Effect Size

SLACohen's dHedges' geffect size

An effect size quantifies the magnitude of a difference between groups or the strength of a relationship. In SLA research, it answers: how much did the treatment help, not just whether it helped (which is what p-values do).

Cohen's d

The most common effect size in SLA intervention research. Calculated as the difference between two group means divided by the pooled standard deviation.

Conventional benchmarks (Cohen, 1988):

d = 0.2 — small
d = 0.5 — medium
d = 0.8 — large

These are rules of thumb, not absolute standards. A "small" effect in a high-stakes context (e.g., d = 0.3 for a medical treatment) may be highly meaningful.

Hedges' g

A corrected version of Cohen's d that adjusts for small sample sizes. Preferred when studies have fewer than ~20 participants per group. In practice, d and g are very similar for larger samples.
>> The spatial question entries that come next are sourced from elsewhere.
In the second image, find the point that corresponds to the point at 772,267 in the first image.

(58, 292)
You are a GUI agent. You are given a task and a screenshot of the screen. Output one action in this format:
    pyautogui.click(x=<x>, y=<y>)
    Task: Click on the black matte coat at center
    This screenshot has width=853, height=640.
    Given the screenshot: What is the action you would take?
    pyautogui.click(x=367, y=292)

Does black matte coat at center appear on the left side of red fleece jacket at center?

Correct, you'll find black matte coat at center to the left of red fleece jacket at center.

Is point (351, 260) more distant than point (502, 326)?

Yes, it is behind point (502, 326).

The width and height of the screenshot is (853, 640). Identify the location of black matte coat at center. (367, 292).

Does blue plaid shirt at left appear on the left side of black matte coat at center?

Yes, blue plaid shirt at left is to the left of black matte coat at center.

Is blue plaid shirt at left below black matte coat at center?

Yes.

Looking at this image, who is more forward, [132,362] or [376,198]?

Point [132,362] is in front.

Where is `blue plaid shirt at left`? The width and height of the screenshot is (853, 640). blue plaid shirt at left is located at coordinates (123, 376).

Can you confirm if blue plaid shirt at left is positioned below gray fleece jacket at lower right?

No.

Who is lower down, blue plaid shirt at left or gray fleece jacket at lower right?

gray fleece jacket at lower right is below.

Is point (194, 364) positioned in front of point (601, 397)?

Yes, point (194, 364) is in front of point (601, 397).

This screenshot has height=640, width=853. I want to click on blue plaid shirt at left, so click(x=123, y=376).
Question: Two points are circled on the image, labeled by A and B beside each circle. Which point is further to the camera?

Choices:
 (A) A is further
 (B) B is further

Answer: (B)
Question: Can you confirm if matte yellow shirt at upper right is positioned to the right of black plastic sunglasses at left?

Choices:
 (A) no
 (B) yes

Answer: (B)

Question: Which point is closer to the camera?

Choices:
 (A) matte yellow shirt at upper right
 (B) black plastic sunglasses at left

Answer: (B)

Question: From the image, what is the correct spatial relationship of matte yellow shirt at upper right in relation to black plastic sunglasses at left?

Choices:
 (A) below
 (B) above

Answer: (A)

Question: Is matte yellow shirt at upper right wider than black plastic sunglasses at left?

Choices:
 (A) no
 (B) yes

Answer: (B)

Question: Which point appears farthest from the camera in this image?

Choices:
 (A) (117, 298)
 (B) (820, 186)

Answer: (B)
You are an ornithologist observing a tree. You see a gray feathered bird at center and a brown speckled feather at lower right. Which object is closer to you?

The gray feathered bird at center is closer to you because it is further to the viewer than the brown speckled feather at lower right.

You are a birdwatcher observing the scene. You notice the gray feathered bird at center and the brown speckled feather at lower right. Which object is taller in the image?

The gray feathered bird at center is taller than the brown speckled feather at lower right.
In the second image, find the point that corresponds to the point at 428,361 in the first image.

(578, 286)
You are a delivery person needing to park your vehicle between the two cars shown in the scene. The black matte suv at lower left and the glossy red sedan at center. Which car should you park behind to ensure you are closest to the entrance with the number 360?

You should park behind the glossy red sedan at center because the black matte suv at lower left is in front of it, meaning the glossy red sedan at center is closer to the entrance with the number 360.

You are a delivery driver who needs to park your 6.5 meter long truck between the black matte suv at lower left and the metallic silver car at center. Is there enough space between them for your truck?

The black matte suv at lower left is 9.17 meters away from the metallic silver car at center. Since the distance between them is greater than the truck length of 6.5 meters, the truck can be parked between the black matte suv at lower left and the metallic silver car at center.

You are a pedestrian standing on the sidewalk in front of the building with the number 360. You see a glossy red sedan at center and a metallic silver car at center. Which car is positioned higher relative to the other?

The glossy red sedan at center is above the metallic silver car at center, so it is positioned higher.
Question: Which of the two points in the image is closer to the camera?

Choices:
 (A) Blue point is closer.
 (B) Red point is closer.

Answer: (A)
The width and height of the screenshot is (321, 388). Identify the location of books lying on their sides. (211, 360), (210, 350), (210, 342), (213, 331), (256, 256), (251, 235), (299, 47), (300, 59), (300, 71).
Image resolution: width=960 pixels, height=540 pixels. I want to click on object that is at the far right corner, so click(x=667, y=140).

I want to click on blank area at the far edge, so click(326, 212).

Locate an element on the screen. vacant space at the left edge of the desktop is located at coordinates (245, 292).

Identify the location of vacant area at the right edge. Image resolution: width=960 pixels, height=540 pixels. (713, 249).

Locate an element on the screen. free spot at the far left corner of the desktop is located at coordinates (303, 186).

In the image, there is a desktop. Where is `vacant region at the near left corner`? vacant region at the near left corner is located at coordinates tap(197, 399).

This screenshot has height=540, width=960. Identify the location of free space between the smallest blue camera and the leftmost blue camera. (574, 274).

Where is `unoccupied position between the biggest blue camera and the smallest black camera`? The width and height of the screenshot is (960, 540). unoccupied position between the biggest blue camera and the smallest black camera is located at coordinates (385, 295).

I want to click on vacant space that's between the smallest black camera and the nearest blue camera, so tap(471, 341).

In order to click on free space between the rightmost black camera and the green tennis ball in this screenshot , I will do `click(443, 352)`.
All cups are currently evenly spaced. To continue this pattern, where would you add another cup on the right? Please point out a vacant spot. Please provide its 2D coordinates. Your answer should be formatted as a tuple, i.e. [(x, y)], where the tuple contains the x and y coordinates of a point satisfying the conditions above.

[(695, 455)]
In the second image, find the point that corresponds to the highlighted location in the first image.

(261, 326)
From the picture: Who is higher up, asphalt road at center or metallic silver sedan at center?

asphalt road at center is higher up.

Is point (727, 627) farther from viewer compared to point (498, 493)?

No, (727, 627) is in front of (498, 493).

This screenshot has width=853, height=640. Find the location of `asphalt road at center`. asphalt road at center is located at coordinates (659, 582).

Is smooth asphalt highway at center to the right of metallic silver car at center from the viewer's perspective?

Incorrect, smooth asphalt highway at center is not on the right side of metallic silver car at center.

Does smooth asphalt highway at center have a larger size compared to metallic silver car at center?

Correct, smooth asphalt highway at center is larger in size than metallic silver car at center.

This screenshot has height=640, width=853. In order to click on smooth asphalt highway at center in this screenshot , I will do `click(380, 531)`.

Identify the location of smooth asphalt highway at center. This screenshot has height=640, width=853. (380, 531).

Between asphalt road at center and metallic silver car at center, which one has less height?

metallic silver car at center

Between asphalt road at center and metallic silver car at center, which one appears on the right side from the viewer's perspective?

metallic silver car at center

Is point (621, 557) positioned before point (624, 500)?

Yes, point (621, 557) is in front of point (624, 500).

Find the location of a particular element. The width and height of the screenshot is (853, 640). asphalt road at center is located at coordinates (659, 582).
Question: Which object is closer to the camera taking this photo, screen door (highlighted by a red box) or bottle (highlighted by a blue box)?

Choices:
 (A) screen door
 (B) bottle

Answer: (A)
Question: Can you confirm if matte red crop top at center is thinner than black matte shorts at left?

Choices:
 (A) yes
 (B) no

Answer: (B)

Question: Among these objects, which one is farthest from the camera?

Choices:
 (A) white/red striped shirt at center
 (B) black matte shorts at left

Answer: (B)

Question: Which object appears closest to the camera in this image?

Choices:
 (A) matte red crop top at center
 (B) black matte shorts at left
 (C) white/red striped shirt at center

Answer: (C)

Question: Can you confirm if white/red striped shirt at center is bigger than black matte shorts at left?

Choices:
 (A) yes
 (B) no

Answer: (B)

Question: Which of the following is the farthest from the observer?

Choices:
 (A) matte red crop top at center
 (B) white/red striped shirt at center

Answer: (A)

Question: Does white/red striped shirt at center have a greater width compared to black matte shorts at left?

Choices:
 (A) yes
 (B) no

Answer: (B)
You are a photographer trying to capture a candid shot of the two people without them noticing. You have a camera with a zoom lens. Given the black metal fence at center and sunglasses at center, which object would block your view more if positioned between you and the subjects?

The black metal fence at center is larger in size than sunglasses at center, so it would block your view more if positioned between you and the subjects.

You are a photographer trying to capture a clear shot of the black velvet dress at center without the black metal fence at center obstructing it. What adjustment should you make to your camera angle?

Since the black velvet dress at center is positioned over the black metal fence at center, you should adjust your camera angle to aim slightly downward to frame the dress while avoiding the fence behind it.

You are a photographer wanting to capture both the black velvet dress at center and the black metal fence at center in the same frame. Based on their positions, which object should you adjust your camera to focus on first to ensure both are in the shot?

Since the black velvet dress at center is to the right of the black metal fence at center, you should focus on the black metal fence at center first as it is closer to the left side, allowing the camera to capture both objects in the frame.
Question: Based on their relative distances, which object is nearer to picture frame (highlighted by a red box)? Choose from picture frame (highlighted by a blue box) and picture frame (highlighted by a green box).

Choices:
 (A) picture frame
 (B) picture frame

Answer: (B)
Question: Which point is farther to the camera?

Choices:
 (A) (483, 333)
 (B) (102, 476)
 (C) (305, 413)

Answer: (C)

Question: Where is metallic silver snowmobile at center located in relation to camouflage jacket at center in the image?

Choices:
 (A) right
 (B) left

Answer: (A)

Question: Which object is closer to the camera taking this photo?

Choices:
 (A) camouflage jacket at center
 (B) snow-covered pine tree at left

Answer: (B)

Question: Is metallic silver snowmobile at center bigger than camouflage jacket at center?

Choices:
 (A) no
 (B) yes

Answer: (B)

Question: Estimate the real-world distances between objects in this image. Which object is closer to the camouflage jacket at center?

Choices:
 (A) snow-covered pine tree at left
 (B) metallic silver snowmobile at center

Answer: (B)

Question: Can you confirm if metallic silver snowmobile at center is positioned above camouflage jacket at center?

Why Effect Size Matters More Than p-Values

A study can find a "statistically significant" result (p < .05) with a trivially small effect size if the sample is large enough. Conversely, a meaningful effect can fail to reach significance in a small study. Effect size separates the size of the finding from the confidence we have in it.

In the TBLT Meta-Analysis Debate

Source	Effect Size	Interpretation
Bryfonski & McKay (2019)	d = 0.93	Large — but from methodologically flawed studies
Xuan et al. (2022) recalculation	g = 0.61	Medium — from better-screened subset
Norris & Ortega (2000)	d = 0.96	Large — but outcome measures biased toward explicit knowledge

The controversy illustrates that a large effect size is only as trustworthy as the studies producing it. Methodological flaws (practice-test congruency, missing pre-tests, design conflation) can all inflate effect sizes.